"""

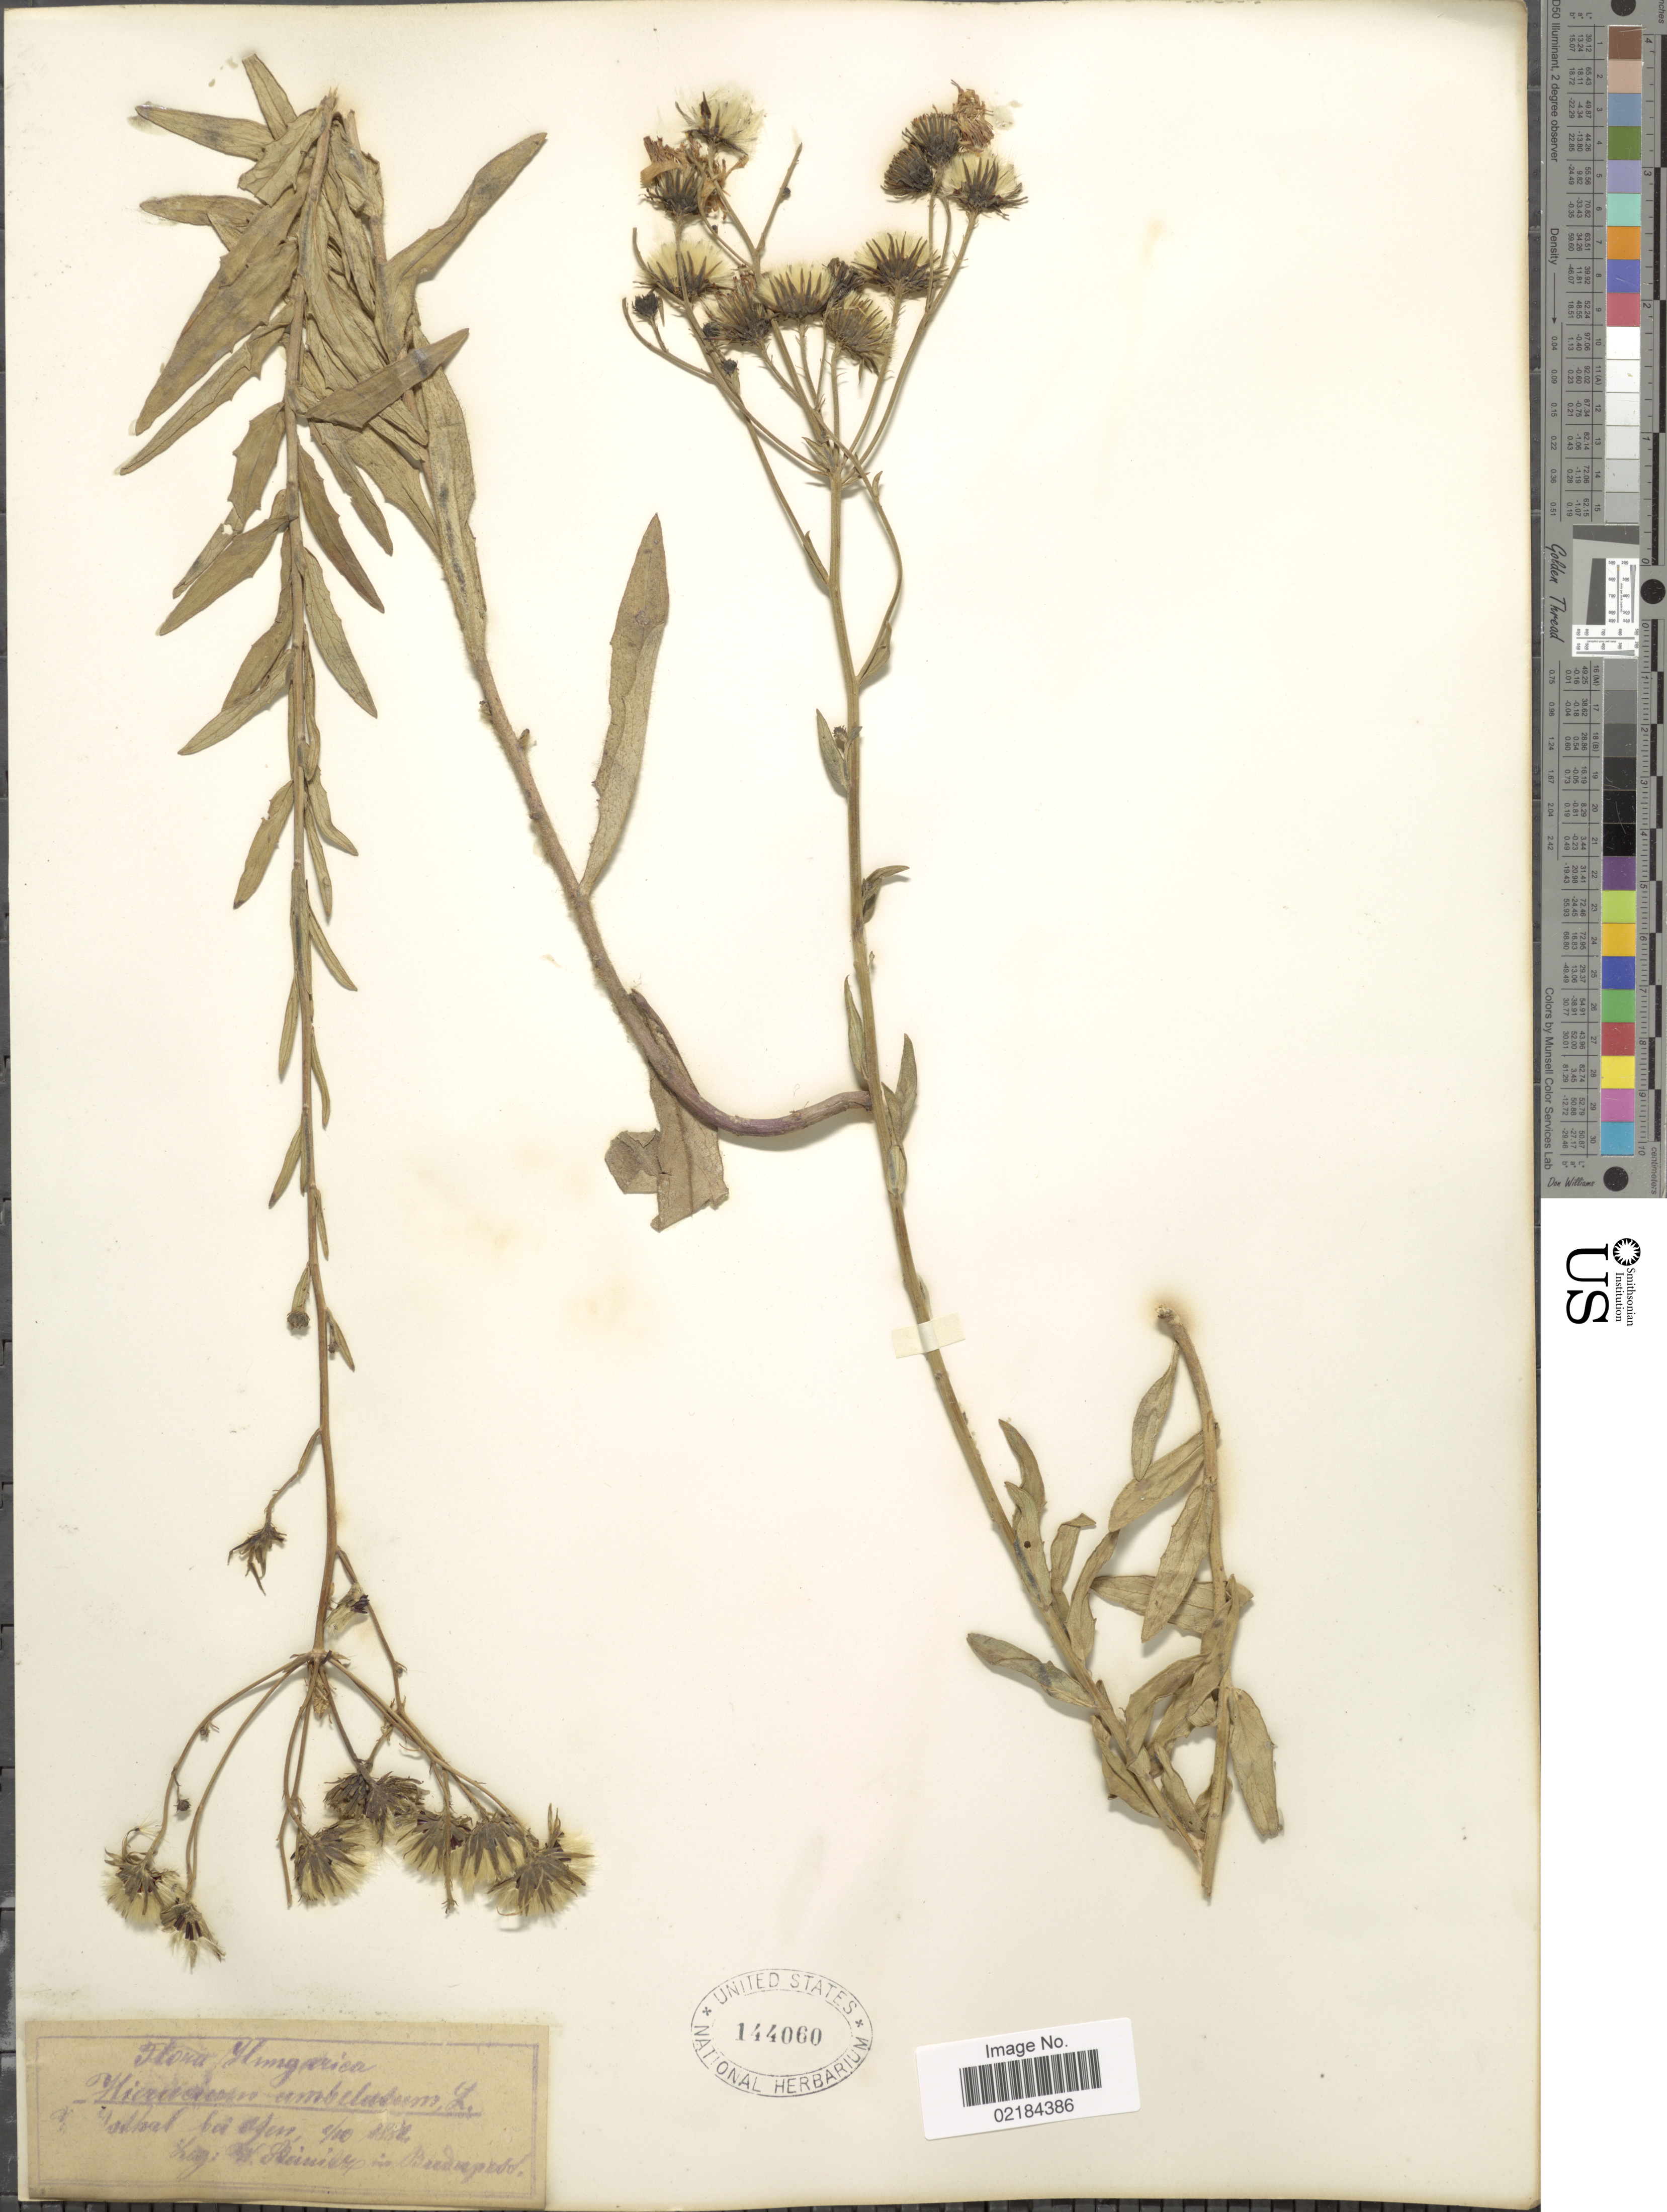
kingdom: Plantae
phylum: Tracheophyta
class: Magnoliopsida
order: Asterales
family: Asteraceae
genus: Hieracium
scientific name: Hieracium umbellatum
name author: L.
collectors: W. Reinitz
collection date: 1880-10-02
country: Hungary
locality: Hungarica, Budapest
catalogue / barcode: US 144060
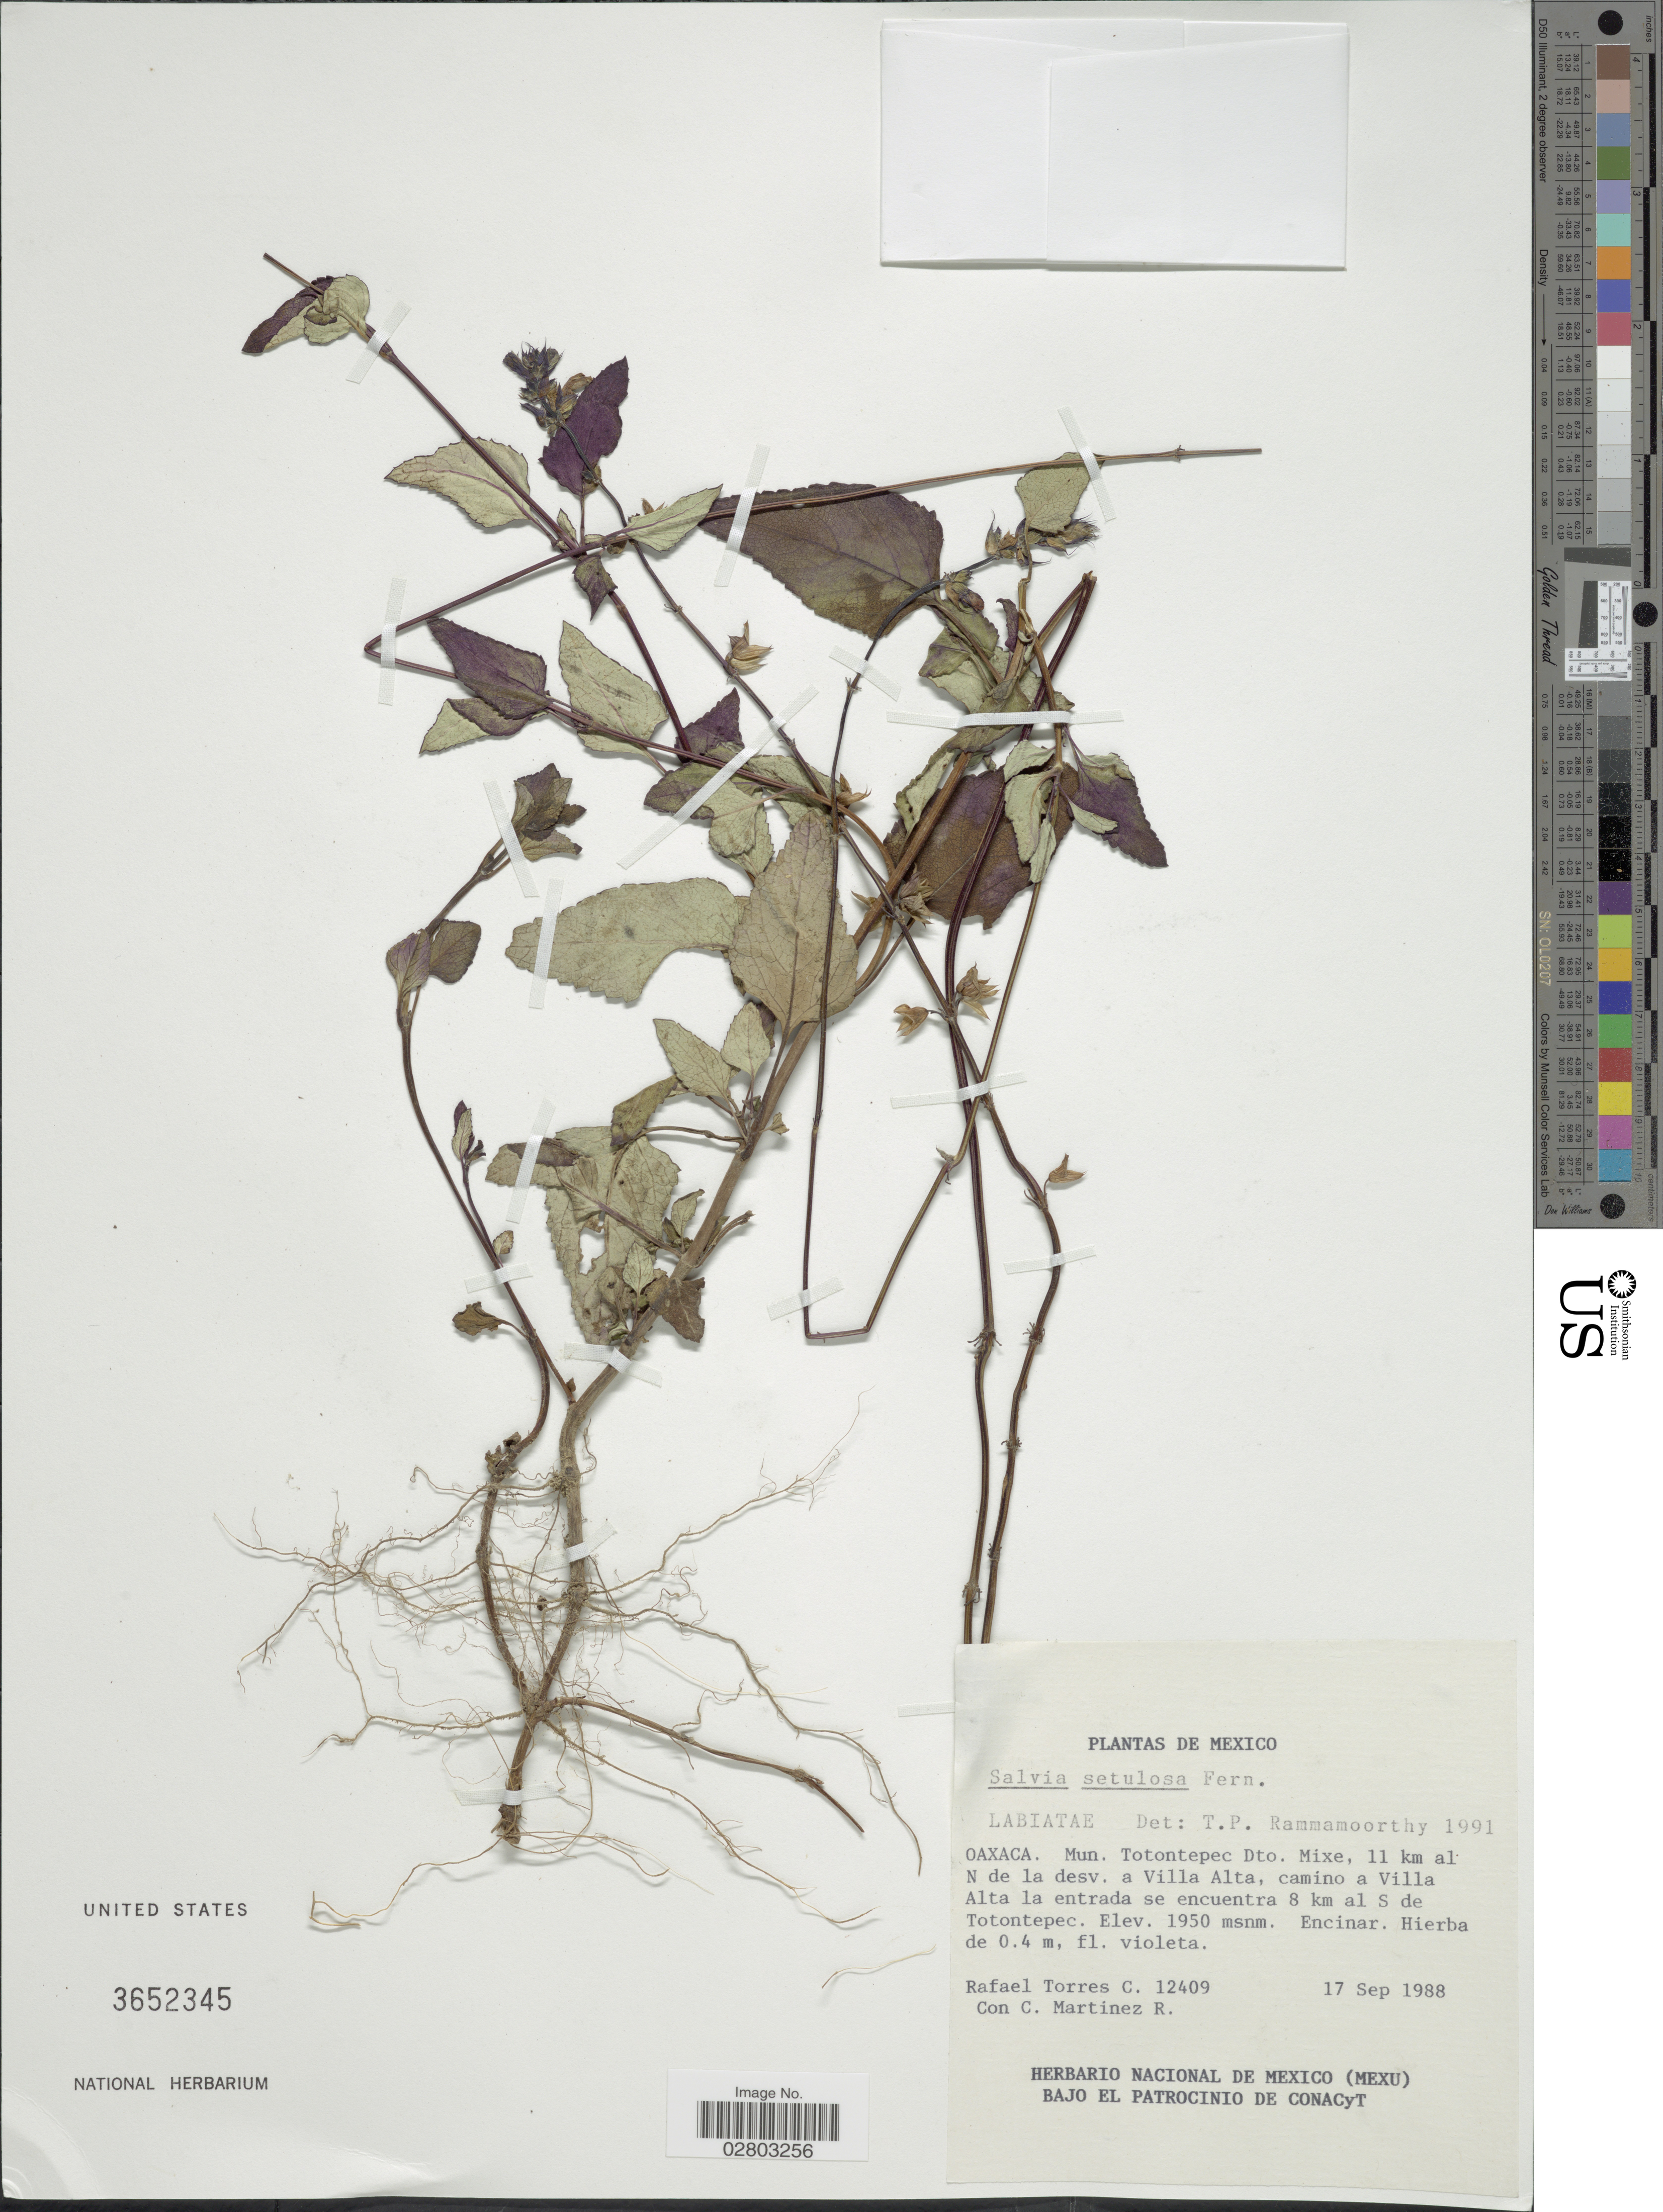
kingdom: Plantae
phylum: Tracheophyta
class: Magnoliopsida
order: Lamiales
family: Lamiaceae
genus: Salvia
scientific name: Salvia setulosa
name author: Fernald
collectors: R. Torres C. & C. Martínez R.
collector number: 12409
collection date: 1988-09-17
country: Mexico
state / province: Oaxaca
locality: Mun. Totontepec Dto. Mixe, 11 km al N de la desv. a Villa Alta, camino a Villa Alta la entrada se encuentra 8 km al S de Totontepec.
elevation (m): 1950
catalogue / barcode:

"""

Task to complete:
Reproduce every line of the records above without changes, leaving out the pictures.

Solution to the problem:
kingdom: Plantae
phylum: Tracheophyta
class: Magnoliopsida
order: Asterales
family: Asteraceae
genus: Hieracium
scientific name: Hieracium umbellatum
name author: L.
collectors: W. Reinitz
collection date: 1880-10-02
country: Hungary
locality: Hungarica, Budapest
catalogue / barcode: US 144060
kingdom: Plantae
phylum: Tracheophyta
class: Magnoliopsida
order: Lamiales
family: Lamiaceae
genus: Salvia
scientific name: Salvia setulosa
name author: Fernald
collectors: R. Torres C. & C. Martínez R.
collector number: 12409
collection date: 1988-09-17
country: Mexico
state / province: Oaxaca
locality: Mun. Totontepec Dto. Mixe, 11 km al N de la desv. a Villa Alta, camino a Villa Alta la entrada se encuentra 8 km al S de Totontepec.
elevation (m): 1950
catalogue / barcode:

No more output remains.